Given task —
Answer each question using the Long Island Bridge passage.
1. From which island did the two boys take the tender to Long Island?
2. What color were the bridge's beams painted?
3. On the Boston Harbor islands, what does the passage say you feel you can almost touch?

Excerpt provided —
One day, another boy and I took the tender, equipped with two sets of oars, from Rainsford to Long Island.  I'm not sure of the distance, but it was a long haul in a small boat, too much open water to have been safely traversed by two knuckleheads from Revere.  (While on the other side of Rainsford, away from the gaze of our captain, we decided on the spur to go for it; we did not ask for permission.)

I still remember approaching the Long Island Bridge, its silver-painted beams gleaming in the invincible July sun, and pulling up to one of the concrete piers that formed its foundation in the sea.  I was impressed as much by the ingenuity that had produced such a beautiful but practical structure as by the immense height and length of the bridge and its impossibly elongated, graceful, arching shape.

Despite this warm memory, I'm ambivalent about building a new Long Island Bridge.  It's not that I don't grasp the need for and the urgency of the services that would be returned to the island with a new bridge.  It's that I treasure the unique allure of the Boston Harbor islands and the exhilaration that comes from setting foot upon them.  On these islands you feel that you can almost touch the Boston skyline.  At the same time, you are experiencing a different, primal world of ocean, wind, and sun.  You feel like you could be a thousand miles away from Boston.

Long Island without its much-needed facilities is a problem for the Boston of today. One hundred years from now, however,  a Long Island kept separate from the automobile and insulated from development pressures whose intensity we cannot begin imagine, could be a solution for every Bostonian driven occasionally mad by the metropolis.

Record list —
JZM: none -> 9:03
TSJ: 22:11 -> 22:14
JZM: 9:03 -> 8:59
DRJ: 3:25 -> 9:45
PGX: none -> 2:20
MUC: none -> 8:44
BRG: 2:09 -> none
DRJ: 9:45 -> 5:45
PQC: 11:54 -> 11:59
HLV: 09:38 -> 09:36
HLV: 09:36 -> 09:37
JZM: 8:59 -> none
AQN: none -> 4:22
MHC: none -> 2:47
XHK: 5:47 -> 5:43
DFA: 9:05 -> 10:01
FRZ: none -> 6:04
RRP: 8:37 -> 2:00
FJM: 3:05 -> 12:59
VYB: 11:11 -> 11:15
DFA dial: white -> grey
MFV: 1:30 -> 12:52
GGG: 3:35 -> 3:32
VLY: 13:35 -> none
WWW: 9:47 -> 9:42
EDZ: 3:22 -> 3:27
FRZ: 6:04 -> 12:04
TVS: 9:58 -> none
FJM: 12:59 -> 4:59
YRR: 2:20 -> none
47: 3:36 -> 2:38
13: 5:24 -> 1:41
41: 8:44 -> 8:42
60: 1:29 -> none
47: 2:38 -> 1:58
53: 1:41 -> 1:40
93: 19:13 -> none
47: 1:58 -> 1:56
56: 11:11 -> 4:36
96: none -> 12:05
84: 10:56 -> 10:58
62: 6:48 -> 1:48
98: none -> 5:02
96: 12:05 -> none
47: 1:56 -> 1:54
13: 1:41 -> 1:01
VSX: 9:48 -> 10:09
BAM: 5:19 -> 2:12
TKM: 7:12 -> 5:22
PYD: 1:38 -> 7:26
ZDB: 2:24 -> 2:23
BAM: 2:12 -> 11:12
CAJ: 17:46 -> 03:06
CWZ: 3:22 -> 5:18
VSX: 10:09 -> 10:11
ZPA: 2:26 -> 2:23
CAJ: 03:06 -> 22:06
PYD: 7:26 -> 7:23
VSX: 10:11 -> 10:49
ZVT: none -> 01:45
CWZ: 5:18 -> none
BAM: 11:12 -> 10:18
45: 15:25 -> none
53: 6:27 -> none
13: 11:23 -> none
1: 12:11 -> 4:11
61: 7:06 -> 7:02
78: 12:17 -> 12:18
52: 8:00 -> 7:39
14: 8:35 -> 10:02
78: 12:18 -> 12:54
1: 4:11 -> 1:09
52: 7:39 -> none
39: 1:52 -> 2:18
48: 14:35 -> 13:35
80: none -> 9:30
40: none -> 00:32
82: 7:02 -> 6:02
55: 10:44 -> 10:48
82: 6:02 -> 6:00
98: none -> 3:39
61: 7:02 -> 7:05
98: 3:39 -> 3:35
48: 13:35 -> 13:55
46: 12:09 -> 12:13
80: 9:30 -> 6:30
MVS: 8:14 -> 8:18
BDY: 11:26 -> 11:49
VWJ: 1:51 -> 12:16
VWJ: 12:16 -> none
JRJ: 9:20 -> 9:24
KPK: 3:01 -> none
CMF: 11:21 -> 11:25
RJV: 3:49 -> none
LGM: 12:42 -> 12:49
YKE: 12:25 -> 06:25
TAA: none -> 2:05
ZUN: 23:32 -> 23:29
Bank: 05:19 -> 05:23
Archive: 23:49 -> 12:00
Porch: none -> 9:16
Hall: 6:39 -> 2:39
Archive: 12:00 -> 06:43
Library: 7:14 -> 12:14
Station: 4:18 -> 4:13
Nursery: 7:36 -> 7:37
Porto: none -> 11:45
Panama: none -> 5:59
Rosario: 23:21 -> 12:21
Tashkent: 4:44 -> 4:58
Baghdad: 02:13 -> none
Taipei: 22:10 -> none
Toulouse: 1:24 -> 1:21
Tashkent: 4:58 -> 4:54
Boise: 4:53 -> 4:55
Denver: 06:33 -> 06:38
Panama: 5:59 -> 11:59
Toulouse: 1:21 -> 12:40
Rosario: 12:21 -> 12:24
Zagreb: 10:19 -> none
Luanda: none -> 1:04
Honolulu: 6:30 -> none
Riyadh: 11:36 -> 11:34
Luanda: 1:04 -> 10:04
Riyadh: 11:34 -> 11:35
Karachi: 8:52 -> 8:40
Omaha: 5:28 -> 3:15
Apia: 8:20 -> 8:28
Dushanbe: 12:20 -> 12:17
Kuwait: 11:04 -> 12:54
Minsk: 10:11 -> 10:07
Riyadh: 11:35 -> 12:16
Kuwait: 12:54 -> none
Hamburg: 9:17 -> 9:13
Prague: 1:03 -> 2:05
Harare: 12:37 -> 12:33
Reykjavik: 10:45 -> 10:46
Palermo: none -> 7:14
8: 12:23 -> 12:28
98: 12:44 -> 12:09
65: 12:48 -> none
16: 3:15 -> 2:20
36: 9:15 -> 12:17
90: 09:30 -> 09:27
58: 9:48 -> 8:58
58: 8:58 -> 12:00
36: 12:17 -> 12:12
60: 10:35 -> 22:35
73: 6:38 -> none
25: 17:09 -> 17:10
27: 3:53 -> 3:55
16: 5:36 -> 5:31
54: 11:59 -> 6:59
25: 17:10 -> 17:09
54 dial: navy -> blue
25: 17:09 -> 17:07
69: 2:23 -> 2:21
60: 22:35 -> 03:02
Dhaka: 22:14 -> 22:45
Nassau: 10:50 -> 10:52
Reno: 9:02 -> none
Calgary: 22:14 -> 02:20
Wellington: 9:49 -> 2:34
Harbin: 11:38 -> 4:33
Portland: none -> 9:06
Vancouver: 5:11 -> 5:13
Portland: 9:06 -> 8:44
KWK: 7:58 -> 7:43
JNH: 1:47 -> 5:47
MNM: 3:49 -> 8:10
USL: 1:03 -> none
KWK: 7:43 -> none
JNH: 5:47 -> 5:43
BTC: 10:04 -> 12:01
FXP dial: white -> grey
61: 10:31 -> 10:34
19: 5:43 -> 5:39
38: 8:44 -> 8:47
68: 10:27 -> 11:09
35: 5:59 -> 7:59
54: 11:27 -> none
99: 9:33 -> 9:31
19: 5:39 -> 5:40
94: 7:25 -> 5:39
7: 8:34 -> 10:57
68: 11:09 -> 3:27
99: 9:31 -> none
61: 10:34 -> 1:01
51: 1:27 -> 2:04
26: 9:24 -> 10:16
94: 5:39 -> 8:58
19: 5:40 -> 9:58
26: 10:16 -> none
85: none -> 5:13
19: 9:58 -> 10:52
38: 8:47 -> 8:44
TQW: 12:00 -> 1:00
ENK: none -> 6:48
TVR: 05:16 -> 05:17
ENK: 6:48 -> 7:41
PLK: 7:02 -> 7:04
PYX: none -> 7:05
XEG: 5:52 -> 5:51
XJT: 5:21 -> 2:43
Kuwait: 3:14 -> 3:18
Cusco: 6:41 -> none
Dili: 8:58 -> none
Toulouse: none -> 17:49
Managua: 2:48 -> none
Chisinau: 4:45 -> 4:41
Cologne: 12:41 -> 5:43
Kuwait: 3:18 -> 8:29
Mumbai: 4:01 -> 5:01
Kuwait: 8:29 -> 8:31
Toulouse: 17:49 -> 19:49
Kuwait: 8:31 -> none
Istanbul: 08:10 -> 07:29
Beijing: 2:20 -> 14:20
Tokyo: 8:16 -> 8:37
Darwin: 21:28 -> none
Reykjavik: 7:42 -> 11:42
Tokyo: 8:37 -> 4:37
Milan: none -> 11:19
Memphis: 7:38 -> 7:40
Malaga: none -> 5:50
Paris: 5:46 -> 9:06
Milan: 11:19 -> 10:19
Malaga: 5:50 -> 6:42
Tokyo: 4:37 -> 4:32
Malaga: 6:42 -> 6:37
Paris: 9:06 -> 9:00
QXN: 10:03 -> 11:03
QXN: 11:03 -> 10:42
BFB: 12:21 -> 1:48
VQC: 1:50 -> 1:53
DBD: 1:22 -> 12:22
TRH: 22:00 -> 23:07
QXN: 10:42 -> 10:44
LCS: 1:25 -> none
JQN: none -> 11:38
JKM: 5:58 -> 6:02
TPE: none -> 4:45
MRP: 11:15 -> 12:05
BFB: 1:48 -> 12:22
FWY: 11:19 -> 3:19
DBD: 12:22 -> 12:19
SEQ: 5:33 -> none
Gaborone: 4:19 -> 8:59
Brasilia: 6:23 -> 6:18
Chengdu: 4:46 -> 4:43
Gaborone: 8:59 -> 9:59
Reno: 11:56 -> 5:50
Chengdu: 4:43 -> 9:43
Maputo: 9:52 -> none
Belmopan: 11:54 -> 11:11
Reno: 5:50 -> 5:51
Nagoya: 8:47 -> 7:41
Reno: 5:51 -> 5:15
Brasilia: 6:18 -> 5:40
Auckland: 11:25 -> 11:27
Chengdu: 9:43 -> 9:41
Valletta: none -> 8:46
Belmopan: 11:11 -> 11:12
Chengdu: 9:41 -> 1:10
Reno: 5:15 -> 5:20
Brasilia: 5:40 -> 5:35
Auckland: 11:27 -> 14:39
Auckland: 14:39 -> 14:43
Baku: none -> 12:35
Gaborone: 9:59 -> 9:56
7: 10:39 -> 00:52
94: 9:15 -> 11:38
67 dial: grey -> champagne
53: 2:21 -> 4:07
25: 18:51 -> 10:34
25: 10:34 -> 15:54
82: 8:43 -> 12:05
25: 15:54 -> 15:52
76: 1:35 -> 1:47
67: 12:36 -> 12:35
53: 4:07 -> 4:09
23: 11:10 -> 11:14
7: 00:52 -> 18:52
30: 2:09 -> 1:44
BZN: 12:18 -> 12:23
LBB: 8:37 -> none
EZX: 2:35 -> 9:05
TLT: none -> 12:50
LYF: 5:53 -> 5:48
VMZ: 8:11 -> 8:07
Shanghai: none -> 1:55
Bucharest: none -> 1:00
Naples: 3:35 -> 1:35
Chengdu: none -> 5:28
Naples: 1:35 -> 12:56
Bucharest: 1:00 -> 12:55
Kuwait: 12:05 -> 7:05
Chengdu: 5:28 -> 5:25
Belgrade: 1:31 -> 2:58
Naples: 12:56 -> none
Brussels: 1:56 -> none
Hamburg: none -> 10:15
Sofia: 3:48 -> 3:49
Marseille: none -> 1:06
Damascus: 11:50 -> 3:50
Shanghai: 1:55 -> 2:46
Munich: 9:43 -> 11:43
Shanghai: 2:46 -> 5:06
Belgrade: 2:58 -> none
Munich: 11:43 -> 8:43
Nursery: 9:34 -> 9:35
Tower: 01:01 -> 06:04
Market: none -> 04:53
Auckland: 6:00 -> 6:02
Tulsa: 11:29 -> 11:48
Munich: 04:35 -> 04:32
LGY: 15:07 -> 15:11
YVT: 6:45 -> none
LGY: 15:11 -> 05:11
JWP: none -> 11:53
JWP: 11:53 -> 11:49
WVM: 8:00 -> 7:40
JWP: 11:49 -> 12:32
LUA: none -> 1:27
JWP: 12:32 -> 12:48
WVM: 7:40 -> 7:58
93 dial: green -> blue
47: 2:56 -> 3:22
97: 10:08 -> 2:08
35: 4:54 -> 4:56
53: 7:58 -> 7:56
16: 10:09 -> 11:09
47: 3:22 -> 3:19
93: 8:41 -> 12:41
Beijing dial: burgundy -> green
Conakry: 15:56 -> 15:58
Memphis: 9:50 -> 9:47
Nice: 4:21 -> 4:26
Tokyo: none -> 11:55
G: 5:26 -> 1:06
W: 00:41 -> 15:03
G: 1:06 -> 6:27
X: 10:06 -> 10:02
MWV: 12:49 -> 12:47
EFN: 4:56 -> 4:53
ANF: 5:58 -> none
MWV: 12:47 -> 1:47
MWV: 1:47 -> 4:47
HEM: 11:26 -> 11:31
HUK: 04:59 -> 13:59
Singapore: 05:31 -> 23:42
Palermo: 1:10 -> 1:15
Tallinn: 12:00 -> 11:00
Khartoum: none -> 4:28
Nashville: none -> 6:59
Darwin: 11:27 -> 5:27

Task response —
1. Rainsford
2. Silver
3. The Boston skyline